[SFIDA] Ricopia fedelmente il passo dell'articolo sulla carta prepagata che va da "di Francesco Machina" fino a "23 dicembre scorso.".

::: DOCUMENTO

Civile

Carta prepagata, l’intermediario rimborsa l’utilizzo fraudolento

di Francesco Machina Grifeo

Punto a favore del cliente nel disconoscimento di un pagamento online effettuato con carta di debito. Anche se l'operazione risulta regolarmente autorizzata (con l'invio del codice OTP e la spunta verde), qualora il cliente neghi di aver svolto l'operazione, l'intermediario dovrà comunque provare la sussistenza del dolo o della colpa grave da parte del possessore della carta. In caso contrario dovrà ristorare il cliente dell'importo pagato. Lo ha stabilito il Collegio di coordinamento dell'Arbitro bancario finanziario (un organismo indipendente, sostenuto dalla Banca d'Italia, per la risoluzione alternativa delle controversie tra clienti e banche) con la decisione n. 22745/2019, pubblicata il 23 dicembre scorso.

Il caso
- Con un ricorso al Collegio di Bari, il titolare di una carta ricaricabile ha riferito che risultava eseguita da terzi ignoti un'operazione di pagamento on-line a favore di un beneficiario estero, per 1.020 euro. Il ricorrente disconosceva l'operazione, precisando di non aver ceduto la carta a terzi, di non aver mai subito furto o smarrimento del PIN e di non averne mai rivelato gli estremi. E chiedeva il rimborso. Per l'intermediario tuttavia dalle verifiche effettuate risultava «la legittima esecuzione e sostanziale regolarità dell'operazione". In particolare, dalle tracciature informatiche risultava una "spunta verde" apposta all'operazione, che denota l'assenza di anomalie o irregolarità al momento della sua esecuzione. Nonché l'esecuzione con sistema dinamico di autorizzazione con OTP, inviato tramite sms al cellulare del cliente.

::::::
::: MATERIALE MOSTRATO

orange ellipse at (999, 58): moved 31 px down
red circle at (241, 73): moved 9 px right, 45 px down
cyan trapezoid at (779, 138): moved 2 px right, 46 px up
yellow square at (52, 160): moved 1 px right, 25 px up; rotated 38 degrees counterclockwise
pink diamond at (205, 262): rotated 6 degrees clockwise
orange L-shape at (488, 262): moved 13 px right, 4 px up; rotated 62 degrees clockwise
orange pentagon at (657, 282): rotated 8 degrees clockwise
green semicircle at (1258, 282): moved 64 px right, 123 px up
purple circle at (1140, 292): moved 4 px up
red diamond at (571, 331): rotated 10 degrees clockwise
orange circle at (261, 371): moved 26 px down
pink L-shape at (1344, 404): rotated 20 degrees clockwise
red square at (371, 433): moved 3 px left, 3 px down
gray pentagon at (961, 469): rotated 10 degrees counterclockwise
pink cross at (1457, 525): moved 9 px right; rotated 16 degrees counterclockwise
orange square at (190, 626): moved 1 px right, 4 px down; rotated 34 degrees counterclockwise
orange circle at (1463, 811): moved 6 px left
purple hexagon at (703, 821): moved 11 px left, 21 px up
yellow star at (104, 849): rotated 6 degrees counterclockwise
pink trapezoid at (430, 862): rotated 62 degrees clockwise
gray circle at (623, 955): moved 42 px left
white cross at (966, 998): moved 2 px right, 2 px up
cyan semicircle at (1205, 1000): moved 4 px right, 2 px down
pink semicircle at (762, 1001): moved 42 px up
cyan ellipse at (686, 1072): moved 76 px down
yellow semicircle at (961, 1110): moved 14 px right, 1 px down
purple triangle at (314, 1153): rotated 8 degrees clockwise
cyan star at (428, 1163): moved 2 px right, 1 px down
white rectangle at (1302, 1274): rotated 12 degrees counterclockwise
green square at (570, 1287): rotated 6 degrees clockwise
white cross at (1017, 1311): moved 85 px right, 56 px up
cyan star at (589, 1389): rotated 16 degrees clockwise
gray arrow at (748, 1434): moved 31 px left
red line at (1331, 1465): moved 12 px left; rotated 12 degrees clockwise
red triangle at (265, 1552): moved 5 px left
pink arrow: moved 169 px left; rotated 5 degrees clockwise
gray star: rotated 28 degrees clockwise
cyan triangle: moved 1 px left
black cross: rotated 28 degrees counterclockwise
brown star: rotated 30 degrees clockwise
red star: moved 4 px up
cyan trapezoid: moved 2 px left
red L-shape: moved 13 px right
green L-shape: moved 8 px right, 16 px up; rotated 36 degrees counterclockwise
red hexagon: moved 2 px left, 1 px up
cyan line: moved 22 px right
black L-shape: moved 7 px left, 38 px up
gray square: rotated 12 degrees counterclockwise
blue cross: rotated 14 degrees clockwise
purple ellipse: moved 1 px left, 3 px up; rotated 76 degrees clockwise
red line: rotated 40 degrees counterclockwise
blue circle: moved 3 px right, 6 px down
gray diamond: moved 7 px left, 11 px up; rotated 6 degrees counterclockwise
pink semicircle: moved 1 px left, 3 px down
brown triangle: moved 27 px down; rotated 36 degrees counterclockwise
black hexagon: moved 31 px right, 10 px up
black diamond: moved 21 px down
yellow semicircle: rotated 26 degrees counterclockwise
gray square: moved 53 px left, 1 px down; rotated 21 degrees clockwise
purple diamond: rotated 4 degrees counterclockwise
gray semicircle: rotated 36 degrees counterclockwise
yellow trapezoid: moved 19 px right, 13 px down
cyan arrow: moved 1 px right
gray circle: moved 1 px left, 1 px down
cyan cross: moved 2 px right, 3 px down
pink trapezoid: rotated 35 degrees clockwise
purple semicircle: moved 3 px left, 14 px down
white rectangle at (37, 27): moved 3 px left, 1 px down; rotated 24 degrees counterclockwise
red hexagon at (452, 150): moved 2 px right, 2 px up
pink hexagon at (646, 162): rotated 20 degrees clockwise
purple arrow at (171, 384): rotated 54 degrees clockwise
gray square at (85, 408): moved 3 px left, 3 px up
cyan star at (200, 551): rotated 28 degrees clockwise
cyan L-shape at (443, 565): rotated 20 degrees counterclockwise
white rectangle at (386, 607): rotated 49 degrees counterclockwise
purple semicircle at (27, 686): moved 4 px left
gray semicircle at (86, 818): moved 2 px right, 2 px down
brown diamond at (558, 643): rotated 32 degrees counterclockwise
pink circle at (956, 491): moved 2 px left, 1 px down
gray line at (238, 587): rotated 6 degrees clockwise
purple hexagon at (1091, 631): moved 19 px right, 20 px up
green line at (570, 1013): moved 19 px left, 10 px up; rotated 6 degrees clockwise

::::::

[SOLUZIONE DELL'ESERCIZIO]
di Francesco Machina Grifeo

Punto a favore del cliente nel disconoscimento di un pagamento online effettuato con carta di debito. Anche se l'operazione risulta regolarmente autorizzata (con l'invio del codice OTP e la spunta verde), qualora il cliente neghi di aver svolto l'operazione, l'intermediario dovrà comunque provare la sussistenza del dolo o della colpa grave da parte del possessore della carta. In caso contrario dovrà ristorare il cliente dell'importo pagato. Lo ha stabilito il Collegio di coordinamento dell'Arbitro bancario finanziario (un organismo indipendente, sostenuto dalla Banca d'Italia, per la risoluzione alternativa delle controversie tra clienti e banche) con la decisione n. 22745/2019, pubblicata il 23 dicembre scorso.